(Images with lens parameters)
****************************************
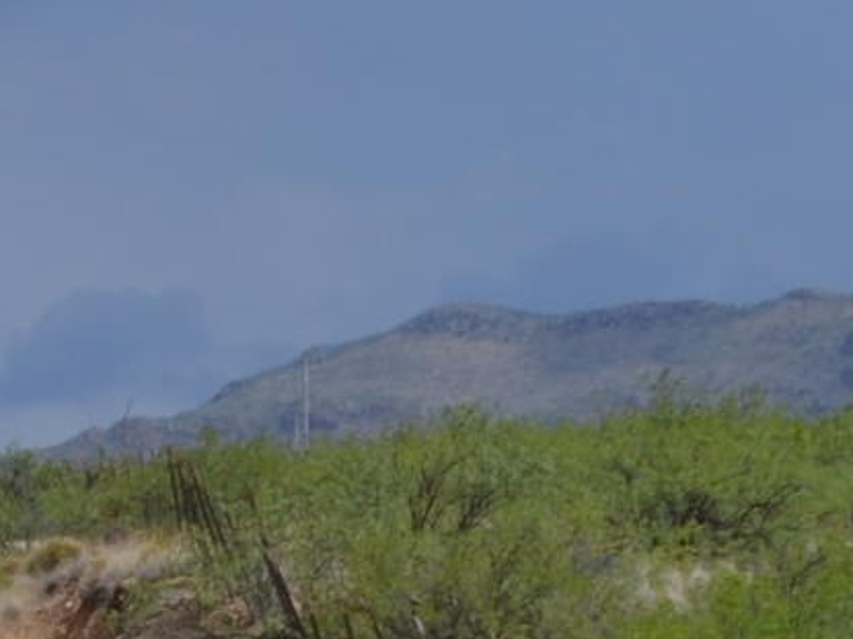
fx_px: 10273
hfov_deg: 4.7
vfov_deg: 3.6
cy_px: 725
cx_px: -800
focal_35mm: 417
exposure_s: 1/320
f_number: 9
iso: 100
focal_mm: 40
****************************************
The entries above are to be reproduced exactly, with the pictures dropped.

▶ **YOUR SOLUTION**
fx_px: 10273
hfov_deg: 4.7
vfov_deg: 3.6
cy_px: 725
cx_px: -800
focal_35mm: 417
exposure_s: 1/320
f_number: 9
iso: 100
focal_mm: 40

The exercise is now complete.